The Society for Worldwide Interbank Financial Telecommunications (Swift) enables banks worldwide to send and receive money transfer orders and information.

“The invasion of a democratic country on our continent with such brutality has not been seen since the second World War . . . we should welcome to Ireland those who seek refuge from this terrible conflict.”

Fianna Fáil MEP Billy Kelleher said the Republic "should take the lead and kick the Russian ambassador out of our country".

He said other EU member states should do the same.

Fine Gael TD Neale Richmond joined protesters at the Russian embassy in Dublin. “The Russian ambassador is here as a guest of the State. As Russia wages war in Ukraine, the ambassador is no longer welcome here. He must be expelled,” said Mr Richmond.

Minister Simon Coveney said that the Foreign Affairs Council discussion have led to the EU adopting “a strong sanctions package which will have a long lasting effect on the Russian economy including on the oligarchs and individuals who have supported the invasion of Ukraine.”
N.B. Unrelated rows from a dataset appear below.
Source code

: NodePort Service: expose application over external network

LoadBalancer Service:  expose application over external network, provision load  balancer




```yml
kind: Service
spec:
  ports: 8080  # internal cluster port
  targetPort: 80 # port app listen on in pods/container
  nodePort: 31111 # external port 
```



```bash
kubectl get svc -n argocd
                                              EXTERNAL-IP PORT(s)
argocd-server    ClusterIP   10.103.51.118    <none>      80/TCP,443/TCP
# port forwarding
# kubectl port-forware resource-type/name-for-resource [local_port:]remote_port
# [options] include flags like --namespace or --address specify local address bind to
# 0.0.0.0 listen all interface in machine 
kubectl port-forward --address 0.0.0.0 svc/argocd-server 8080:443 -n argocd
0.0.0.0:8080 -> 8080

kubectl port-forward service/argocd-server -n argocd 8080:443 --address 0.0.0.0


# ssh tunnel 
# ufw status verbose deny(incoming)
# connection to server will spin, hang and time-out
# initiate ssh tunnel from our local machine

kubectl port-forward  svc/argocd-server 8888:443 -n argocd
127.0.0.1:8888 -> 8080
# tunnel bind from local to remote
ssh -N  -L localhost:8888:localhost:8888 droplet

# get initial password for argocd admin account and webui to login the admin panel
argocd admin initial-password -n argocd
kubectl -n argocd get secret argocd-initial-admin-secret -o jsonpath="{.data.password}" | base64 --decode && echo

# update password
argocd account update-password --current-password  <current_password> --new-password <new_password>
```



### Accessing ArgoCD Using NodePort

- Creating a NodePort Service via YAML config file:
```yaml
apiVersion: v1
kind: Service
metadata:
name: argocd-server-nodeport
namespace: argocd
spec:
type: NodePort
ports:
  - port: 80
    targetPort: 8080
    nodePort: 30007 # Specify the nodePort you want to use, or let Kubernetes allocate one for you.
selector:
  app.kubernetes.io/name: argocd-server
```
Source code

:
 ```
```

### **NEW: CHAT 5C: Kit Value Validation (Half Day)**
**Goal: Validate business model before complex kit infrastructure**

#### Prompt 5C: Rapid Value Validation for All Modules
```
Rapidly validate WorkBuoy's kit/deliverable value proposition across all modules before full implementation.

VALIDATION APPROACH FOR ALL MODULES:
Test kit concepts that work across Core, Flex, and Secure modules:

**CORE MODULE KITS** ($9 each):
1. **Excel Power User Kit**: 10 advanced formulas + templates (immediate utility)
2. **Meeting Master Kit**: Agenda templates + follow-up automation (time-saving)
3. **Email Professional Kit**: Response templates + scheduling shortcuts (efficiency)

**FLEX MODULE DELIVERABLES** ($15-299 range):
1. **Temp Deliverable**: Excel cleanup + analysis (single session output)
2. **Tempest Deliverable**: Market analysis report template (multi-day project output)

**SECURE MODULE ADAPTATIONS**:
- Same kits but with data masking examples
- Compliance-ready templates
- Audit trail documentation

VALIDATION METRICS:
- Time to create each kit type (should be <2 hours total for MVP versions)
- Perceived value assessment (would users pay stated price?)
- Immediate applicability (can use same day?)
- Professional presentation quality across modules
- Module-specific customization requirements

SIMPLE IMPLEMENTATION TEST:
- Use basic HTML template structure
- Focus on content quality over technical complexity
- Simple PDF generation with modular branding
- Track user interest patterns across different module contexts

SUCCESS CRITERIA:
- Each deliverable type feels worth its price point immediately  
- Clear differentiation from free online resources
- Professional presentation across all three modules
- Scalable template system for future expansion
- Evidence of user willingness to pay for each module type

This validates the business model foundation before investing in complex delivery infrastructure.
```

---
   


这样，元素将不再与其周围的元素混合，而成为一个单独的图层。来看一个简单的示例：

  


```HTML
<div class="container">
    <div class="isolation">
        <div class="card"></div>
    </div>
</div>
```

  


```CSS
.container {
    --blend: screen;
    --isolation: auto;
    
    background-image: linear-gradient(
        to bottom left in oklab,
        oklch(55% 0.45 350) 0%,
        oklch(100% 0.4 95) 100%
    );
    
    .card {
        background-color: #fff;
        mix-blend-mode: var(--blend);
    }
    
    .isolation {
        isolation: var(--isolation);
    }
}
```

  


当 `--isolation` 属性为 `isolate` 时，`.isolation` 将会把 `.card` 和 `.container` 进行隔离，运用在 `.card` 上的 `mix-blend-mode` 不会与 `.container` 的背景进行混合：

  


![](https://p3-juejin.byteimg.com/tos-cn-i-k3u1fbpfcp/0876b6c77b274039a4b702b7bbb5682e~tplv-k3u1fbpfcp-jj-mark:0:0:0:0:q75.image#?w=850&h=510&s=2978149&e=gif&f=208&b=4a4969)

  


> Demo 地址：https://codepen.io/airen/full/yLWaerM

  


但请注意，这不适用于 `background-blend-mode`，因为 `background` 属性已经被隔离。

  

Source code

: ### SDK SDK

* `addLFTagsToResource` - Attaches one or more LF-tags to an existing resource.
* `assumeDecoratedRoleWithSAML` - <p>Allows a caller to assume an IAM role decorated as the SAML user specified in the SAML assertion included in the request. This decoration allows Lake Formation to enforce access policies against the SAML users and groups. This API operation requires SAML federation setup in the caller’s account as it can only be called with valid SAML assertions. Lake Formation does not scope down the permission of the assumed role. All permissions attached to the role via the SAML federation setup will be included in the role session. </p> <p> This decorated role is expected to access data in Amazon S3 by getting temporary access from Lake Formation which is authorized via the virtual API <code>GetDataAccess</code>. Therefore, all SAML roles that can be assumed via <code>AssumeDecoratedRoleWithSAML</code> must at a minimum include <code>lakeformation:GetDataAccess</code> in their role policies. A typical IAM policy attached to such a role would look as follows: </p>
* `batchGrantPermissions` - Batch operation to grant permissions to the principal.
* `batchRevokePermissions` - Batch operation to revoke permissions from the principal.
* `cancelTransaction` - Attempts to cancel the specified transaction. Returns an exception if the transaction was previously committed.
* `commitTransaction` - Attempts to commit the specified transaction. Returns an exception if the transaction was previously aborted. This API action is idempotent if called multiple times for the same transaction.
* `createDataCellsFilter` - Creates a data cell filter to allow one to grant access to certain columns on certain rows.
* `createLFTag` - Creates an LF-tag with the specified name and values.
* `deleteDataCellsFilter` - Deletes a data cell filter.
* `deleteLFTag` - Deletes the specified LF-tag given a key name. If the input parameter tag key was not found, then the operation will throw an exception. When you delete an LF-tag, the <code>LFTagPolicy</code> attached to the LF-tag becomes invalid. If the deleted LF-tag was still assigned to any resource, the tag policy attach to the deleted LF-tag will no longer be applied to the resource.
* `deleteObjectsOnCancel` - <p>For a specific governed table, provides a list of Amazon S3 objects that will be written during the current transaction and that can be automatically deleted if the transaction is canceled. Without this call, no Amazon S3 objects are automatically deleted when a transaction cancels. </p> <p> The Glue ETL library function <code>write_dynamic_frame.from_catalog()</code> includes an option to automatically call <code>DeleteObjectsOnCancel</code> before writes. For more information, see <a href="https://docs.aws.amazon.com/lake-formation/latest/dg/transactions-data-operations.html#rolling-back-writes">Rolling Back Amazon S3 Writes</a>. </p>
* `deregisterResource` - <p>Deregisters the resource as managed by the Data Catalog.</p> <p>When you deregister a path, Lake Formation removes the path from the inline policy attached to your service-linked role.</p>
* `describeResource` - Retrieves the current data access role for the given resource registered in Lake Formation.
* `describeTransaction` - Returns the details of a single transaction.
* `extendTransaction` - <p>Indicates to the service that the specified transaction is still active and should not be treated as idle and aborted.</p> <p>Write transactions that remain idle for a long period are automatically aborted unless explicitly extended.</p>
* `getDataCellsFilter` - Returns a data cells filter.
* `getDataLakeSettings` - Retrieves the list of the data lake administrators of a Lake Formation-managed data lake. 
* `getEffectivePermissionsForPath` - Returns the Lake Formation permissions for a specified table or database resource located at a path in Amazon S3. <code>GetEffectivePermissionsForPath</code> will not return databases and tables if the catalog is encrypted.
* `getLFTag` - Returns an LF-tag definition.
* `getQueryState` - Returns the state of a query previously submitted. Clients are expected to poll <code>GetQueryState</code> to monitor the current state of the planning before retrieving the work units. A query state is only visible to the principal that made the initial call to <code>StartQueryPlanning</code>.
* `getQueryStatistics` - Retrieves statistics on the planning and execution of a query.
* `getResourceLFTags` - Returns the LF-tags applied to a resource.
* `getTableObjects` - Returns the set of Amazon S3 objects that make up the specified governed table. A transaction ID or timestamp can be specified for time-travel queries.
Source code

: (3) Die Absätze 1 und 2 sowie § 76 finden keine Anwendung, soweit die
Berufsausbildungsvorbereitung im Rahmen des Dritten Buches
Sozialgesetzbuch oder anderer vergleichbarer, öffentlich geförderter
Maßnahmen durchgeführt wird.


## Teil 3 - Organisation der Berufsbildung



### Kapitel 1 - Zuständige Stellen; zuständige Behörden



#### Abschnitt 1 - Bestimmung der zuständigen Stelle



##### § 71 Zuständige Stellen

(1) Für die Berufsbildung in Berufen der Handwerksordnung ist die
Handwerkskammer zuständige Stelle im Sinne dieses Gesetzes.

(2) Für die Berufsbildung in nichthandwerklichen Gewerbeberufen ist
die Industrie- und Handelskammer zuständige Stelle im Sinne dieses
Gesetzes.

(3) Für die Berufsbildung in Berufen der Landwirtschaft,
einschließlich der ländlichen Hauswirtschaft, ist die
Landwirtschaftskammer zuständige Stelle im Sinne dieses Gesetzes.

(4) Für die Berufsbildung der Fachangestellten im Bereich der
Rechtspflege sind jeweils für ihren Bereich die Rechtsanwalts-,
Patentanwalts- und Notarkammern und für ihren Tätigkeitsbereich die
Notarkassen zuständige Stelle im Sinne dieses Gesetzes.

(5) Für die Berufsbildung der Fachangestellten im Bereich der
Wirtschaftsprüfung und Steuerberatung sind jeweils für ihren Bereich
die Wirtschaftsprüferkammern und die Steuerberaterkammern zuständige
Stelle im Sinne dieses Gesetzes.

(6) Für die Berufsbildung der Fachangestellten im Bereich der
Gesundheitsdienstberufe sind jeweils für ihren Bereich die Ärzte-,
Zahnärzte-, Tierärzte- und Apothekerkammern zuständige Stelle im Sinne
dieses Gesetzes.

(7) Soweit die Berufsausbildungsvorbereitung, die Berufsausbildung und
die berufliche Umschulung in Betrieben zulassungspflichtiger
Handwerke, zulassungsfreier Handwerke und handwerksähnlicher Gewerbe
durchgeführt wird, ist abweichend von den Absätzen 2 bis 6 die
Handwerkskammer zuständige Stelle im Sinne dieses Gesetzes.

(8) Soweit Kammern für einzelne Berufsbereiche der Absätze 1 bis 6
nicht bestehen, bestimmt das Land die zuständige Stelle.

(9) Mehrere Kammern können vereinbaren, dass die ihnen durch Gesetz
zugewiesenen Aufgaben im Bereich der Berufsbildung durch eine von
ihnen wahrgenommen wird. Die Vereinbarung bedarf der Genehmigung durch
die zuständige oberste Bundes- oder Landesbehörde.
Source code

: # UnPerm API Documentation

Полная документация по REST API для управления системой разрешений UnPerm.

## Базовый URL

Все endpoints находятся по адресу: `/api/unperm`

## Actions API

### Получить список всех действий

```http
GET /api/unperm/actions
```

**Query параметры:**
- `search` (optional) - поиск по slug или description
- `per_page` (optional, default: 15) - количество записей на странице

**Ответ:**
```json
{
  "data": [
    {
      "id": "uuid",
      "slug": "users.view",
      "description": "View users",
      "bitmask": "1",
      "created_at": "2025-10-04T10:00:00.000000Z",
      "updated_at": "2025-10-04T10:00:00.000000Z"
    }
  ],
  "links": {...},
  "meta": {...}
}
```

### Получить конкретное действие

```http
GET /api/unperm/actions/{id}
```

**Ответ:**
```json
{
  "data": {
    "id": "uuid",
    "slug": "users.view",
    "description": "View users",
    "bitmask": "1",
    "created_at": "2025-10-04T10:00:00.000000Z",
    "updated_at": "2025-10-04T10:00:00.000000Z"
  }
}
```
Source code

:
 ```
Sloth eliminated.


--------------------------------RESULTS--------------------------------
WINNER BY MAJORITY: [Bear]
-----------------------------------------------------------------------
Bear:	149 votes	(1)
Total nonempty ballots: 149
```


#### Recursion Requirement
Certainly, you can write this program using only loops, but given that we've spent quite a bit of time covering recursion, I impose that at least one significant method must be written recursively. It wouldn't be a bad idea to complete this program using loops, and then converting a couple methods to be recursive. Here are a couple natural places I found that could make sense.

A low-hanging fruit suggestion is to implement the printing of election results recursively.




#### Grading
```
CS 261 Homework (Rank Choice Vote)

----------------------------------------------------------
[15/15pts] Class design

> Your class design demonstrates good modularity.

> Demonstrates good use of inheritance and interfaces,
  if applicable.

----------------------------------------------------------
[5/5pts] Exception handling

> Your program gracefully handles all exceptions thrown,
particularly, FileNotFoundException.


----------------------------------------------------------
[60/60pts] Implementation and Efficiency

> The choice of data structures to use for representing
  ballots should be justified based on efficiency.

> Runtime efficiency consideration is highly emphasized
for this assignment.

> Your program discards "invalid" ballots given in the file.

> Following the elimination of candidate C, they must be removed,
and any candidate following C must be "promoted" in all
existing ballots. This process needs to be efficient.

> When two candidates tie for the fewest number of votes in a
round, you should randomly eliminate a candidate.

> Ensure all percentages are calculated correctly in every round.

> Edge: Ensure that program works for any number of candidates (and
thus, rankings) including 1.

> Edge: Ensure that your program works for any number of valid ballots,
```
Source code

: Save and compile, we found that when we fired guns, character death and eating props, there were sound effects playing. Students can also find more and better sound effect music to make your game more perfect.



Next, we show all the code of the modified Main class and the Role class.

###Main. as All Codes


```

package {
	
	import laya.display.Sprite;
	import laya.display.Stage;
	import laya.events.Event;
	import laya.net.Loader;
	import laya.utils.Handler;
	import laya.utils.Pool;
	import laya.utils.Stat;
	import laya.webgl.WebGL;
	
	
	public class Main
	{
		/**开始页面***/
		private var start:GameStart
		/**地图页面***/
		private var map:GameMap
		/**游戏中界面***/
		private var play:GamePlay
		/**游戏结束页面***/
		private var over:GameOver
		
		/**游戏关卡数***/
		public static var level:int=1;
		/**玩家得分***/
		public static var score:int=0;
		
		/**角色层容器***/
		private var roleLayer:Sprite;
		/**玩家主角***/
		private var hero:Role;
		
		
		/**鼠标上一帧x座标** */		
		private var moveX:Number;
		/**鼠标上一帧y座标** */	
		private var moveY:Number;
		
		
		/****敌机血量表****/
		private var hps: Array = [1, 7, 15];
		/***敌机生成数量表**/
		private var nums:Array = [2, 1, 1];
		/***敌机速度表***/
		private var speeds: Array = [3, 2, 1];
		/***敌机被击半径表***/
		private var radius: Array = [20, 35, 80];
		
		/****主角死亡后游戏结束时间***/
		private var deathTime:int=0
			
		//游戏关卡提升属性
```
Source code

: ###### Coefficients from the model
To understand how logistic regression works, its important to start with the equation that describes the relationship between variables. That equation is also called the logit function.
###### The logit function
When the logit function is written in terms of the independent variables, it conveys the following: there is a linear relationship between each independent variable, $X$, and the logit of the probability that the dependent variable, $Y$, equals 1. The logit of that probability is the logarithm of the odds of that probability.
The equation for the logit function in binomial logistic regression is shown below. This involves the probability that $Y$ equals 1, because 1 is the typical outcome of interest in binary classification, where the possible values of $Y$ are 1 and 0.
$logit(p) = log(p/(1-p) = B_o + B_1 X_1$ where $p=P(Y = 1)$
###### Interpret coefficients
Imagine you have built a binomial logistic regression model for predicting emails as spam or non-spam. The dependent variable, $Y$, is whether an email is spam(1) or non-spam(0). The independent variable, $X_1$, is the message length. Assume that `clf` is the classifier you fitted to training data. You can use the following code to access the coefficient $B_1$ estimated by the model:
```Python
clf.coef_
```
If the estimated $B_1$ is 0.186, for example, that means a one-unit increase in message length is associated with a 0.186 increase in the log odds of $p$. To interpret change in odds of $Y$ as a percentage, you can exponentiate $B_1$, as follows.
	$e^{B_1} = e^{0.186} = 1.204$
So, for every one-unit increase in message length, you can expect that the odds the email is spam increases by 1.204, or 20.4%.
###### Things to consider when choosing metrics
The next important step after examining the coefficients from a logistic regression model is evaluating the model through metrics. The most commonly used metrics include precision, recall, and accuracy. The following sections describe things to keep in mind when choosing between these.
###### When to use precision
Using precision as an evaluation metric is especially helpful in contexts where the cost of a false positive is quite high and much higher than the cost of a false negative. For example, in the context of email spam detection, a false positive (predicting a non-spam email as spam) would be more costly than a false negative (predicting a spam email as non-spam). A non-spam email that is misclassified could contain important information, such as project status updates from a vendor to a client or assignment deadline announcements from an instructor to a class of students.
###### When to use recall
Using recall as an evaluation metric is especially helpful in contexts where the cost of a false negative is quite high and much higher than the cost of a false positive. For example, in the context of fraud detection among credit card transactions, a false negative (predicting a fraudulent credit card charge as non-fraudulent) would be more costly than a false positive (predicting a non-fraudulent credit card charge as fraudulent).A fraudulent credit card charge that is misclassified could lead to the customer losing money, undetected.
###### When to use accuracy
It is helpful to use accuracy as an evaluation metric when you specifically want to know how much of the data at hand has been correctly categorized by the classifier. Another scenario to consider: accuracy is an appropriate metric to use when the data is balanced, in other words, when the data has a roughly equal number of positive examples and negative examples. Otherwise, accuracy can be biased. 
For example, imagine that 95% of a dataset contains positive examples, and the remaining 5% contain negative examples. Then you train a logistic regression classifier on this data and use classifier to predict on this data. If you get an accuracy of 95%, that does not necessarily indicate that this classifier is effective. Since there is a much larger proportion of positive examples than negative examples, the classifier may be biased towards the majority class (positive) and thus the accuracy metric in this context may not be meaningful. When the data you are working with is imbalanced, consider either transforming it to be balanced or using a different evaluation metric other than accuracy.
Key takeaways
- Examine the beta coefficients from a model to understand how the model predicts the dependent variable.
He said the names of Russian President Vladimir Putin and his foreign minister Sergei Lavrov have been added to the list of those who will have their assets frozen in the EU.

Mr Coveney said: “On behalf of Ireland I made the case for the inclusion of SWIFT in a further package of sanctions expected to be agreed in the coming days.”

Aggressive attack

He also said ministers discussed the humanitarian consequences of Russia’s “aggressive attack” and encouraged support for a humanitarian response from the EU.

Mr Coveney said Ireland has already allocated €10m for humanitarian action.

He said that EU ministers decided as a bloc not to expel Russian ambassadors but “this and other possible diplomatic measures remain on the table.”

“As Minister for Foreign Affairs, I have a responsibility to consider the potential impact of decisions I take on our ability to assist Irish citizens in Russia and Ukraine and we are are maintaining a clear line of communication for now,” Mr Coveney added.

In the Dáil on Thursday Tánaiste Leo Varadkar criticised Sinn Féin for questioning the previous expulsion of a Russian diplomat back in 2018. It came after Sinn Féin deputy leader Pearse Doherty called for "significant and severe economic sanctions" against Russia.

Mr Varadkar said he welcomed Sinn Féin’s support on the matter and pointed to 2018, following on from the Salisbury nerve agent attack, when he said Ms McDonald was “critical of us for expelling a Russian diplomat at the time”.

“She said it was a violation of our neutrality,” said Mr Varadkar. “The Taoiseach has raised it before, I’ve never said anything about it, for a long time your party has been soft on Russia.”

Social Democrats TD Cian O'Callaghan said it was not the time for "political scoring" from any sides of the Oireachtas.